Charles had endured another grueling trial in Her Majesty's Service, this time a taste of commando assault training, the Tarzan and ropes course. "He doesn't lack for fitness," allowed a Royal Marines' spokesman. Prince Charles must have blanched, however, when commanded to negotiate a 20-ft. high tree-to-tree ropewalk. The whole adventure was clearly one he would just as soon never try again. Said he: "A most horrifying expedition."

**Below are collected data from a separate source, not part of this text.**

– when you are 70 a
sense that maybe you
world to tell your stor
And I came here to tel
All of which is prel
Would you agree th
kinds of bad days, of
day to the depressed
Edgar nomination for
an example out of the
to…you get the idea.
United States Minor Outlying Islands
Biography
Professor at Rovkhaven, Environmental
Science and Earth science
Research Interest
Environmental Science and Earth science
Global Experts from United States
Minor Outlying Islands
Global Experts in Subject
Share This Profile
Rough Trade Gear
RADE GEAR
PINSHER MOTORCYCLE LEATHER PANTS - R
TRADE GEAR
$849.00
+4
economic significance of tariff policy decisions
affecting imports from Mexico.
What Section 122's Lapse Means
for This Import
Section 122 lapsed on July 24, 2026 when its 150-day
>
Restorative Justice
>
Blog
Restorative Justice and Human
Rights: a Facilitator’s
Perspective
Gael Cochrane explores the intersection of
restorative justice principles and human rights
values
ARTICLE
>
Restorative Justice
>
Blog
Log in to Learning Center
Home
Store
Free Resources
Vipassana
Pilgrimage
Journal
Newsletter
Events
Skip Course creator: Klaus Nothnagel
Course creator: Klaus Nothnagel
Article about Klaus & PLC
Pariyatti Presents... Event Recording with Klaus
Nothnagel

She was as lovely as a thoroughbred or a racing shell. The acrid Manhattan air filled her nostrils and traveled down her gut until she was infused with gritty candor. "I guess I come off looking like a lightweight," said Model Margaux Hemingway, 19, implausibly, and turned to display a 6-ft. frame. Four months ago, Ernest Hemingway's granddaughter left the family's split-level in Ketchurn, Idaho. One night when she was feeling good and funny and true, she revealed that she had been conceived after her parents had put away a bottle of Chateau Margaux, the kind of wine that has rested in cool cellars and must be drunk with reverence. "Tons of things are happening to me now," says Margaux. She has a boy friend, Hamburger King Errol Wetson, 33, who is "the best." She adds: "I guess it's inevitable that I will get into movies." Perhaps a western, in which "everyone will be women--even the Indians." Margaux's elder sister Joan, 24, is more traditional. Co-author of the 1974 thriller Rosebud, a trendy caper of international kidnaping that has already been made into a movie, she is now working on a gourmet picnic cookbook. But Margaux's fame may soon surpass Joan's. "I'm into singing now," says Margaux. What kind? A nightclub repertory of "rich, happy blues."

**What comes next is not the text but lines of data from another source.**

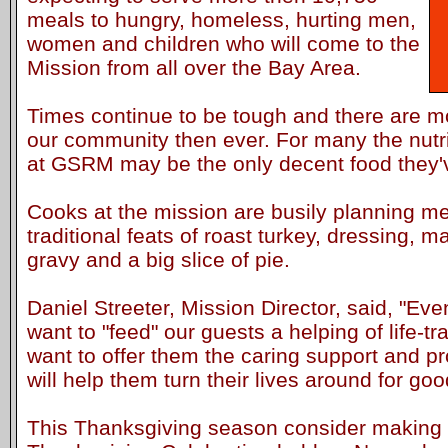
meals to hungry, homeless, hurting men,
women and children who will come to the
Mission from all over the Bay Area.
Times continue to be tough and there are mo
our community then ever. For many the nutr
at GSRM may be the only decent food they'
Cooks at the mission are busily planning me
traditional feats of roast turkey, dressing, 
gravy and a big slice of pie.
Daniel Streeter, Mission Director, said, "Ev
want to "feed" our guests a helping of life-
want to offer them the caring support and p
will help them turn their lives around for goo
This Thanksgiving season consider making a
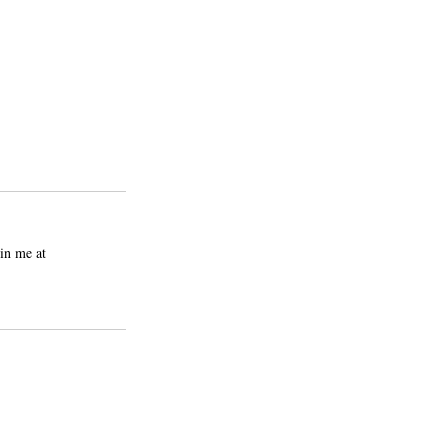
in me at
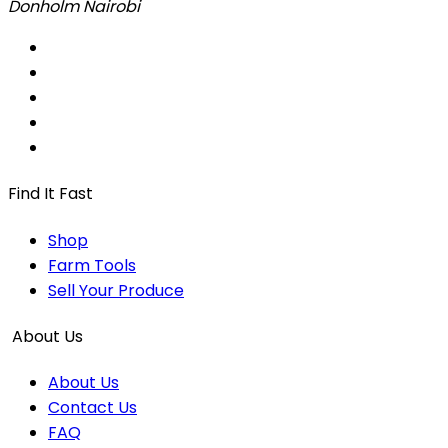
Donholm Nairobi
Find It Fast
Shop
Farm Tools
Sell Your Produce
About Us
About Us
Contact Us
FAQ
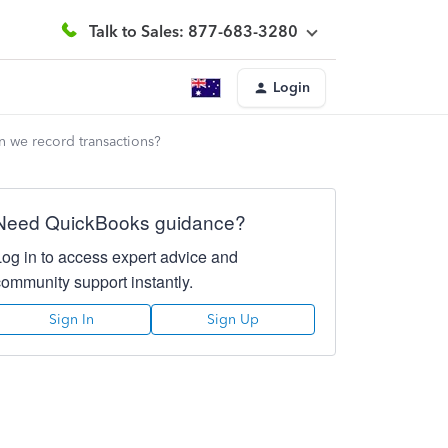
Talk to Sales: 877-683-3280
Login
en we record transactions?
Need QuickBooks guidance?
Log in to access expert advice and
community support instantly.
Sign In
Sign Up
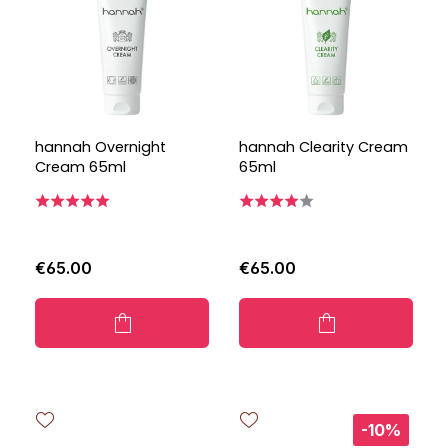
hannah Overnight
hannah Clearity Cream
Cream 65ml
65ml
€65.00
€65.00
-10%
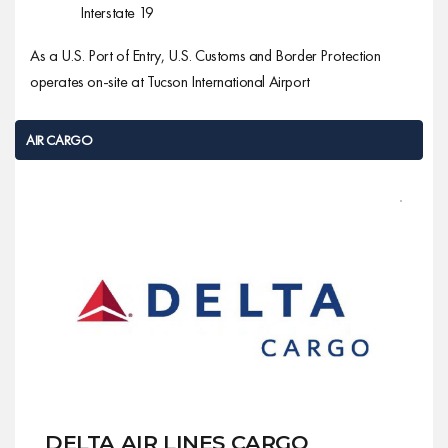
Interstate 19
As a U.S. Port of Entry, U.S. Customs and Border Protection
operates on-site at Tucson International Airport
AIR CARGO
AIR CARGO
DELTA AIR LINES CARGO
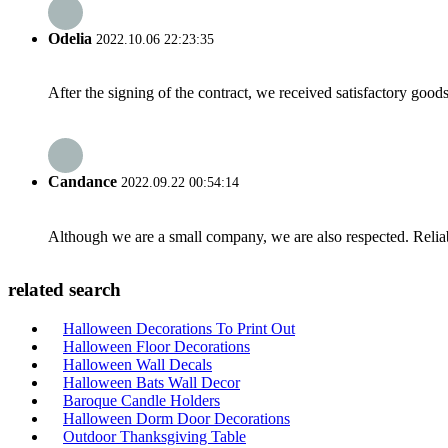
Odelia
2022.10.06 22:23:35
After the signing of the contract, we received satisfactory good
Candance
2022.09.22 00:54:14
Although we are a small company, we are also respected. Reliab
related search
Halloween Decorations To Print Out
Halloween Floor Decorations
Halloween Wall Decals
Halloween Bats Wall Decor
Baroque Candle Holders
Halloween Dorm Door Decorations
Outdoor Thanksgiving Table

"It's a nice little house," said Happy Rockefeller politely. She was surveying her new home, the official vice-presidential residence. A turreted 21-room Victorian whimsy looming above Washington's Embassy Row, Admiral's House was formerly the home of the Chief of Naval Operations. Its last occupant, Admiral Elmo Zumwalt Jr., complained that the roof leaked. But although it could hardly compare to the splendors of the Rockefellers' Manhattan duplex, their Pocantico Hills estate, their Venezuela ranch or their Foxhall Road mansion, Happy looked on the bright side. "It can be used for intimate entertaining," she said, as she and her architect toured the house to plan its redecoration. Will Nelson's Picassos and avant-garde works of art adorn the new place? Said Happy: "That's a question you should ask Nelson. He has some nice American prints. You know, Washington Crossing the Delaware, Currier and Ives." Then she revealed that her sons Nelson, 10, and Mark, 7, had already staked out their territory. "They were captivated by the round turret room."

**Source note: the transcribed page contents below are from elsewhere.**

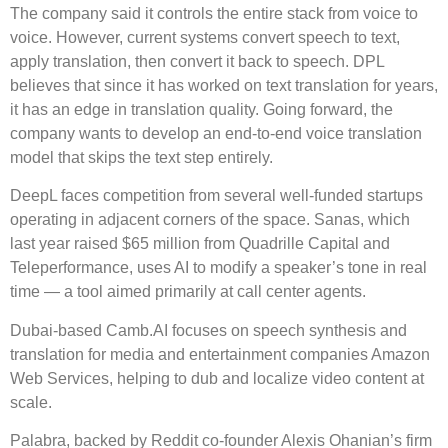
The company said it controls the entire stack from voice to
voice. However, current systems convert speech to text,
apply translation, then convert it back to speech. DPL
believes that since it has worked on text translation for years,
it has an edge in translation quality. Going forward, the
company wants to develop an end-to-end voice translation
model that skips the text step entirely.
DeepL faces competition from several well-funded startups
operating in adjacent corners of the space. Sanas, which
last year raised $65 million from Quadrille Capital and
Teleperformance, uses AI to modify a speaker’s tone in real
time — a tool aimed primarily at call center agents.
Dubai-based Camb.AI focuses on speech synthesis and
translation for media and entertainment companies Amazon
Web Services, helping to dub and localize video content at
scale.
Palabra, backed by Reddit co-founder Alexis Ohanian’s firm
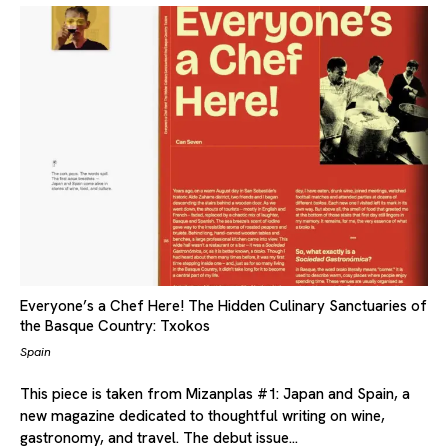
Everyone’s a Chef Here! The Hidden Culinary Sanctuaries of
the Basque Country: Txokos
Spain
This piece is taken from Mizanplas #1: Japan and Spain, a
new magazine dedicated to thoughtful writing on wine,
gastronomy, and travel. The debut issue…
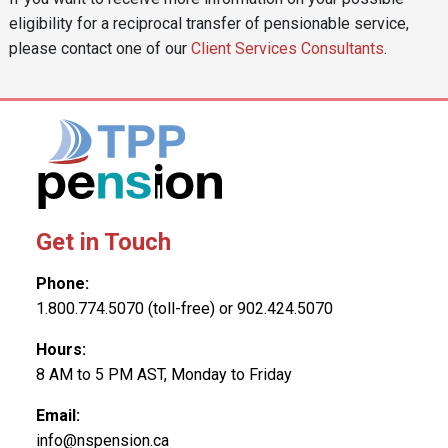
eligibility for a reciprocal transfer of pensionable service,
please contact one of our
Client Services Consultants
.
Get in Touch
Phone:
1.800.774.5070 (toll-free) or 902.424.5070
Hours:
8 AM to 5 PM AST, Monday to Friday
Email:
info@nspension.ca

There must be one or more nervous doctors at U.C.L.A. Medical Center. Recently Alfred Hitchcock, 75, checked in to have a pacemaker implanted. All went well until Hitch was given an antibiotic to which he was allergic. Stuck in the hospital for an extra ten days, the lugubrious film maker appeared before a U.C.L.A. investigatory panel and asked who had prescribed the drug. "There was a deafening silence," he said. Hitch had another grouse: "I bruise easily. Now I'm bruised all across my chest. It looks like the pacemaker was put in with a baseball bat." But Hitchcock, who starts filming his 53rd movie in March, is delighted with the pacemaker itself. "It runs for four years and if I'm in Paris and want to check it out, I just dial the hospital and hold the receiver to my chest."